An experienced Mama Robin is very difficult to photograph. Her babies aren’t so easy to capture either. But I’m pleased to report that the baby robins in the downspout nest are making good progress.
As I passed by recently, Mama was dropping worms into wide-open mouths. As soon as I grabbed my camera, Mama flew off, probably hoping to attract me away from the nest. I snapped this picture before the babies got the word and retreated below the nest rim. You’ll need to look closely because the babies blend perfectly with the nest and the bricks behind them. Very good camouflage. There are at least two babies, maybe more, mouths up and wide open, ready to eat.
Mama doesn’t spend near as much time on the nest anymore.
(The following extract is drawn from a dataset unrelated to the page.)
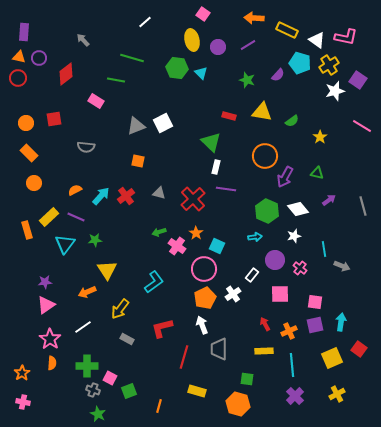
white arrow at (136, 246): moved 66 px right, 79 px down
She spends more time shuttling back and forth, finding worms and bringing them back to fill hungry mouths. It helps, I’m sure, that the weather has grown modestly warmer. Mama’s food is more important to the babies than Mama’s body heat.
FYI, the windowsill nest is still in place but no one has returned to take up residence.
In other bird news, I looked up from reading the morning paper to see a Baltimore Oriole on the deck rail. My camera wasn’t handy, so I simply enjoyed the sight until the Oriole flew away. Then I quickly went for my camera and when I returned, there was an Indigo Bunting at the finch feeder. I’ve never seen either Orioles or Indigo Buntings so close to the house. In this picture, the Goldfinches are easy to see. Look to the bottom of the feeder and you’ll see the bright blue of the Bunting.
A bit of trivia courtesy of The Audubon Society Field Guide to North American Birds, “Indigo Buntings have no blue pigment; they are actually black, but the diffraction of light through the structure of the features makes them appear blue.”
I love this time of year. So many birds migrating offer a continuous show!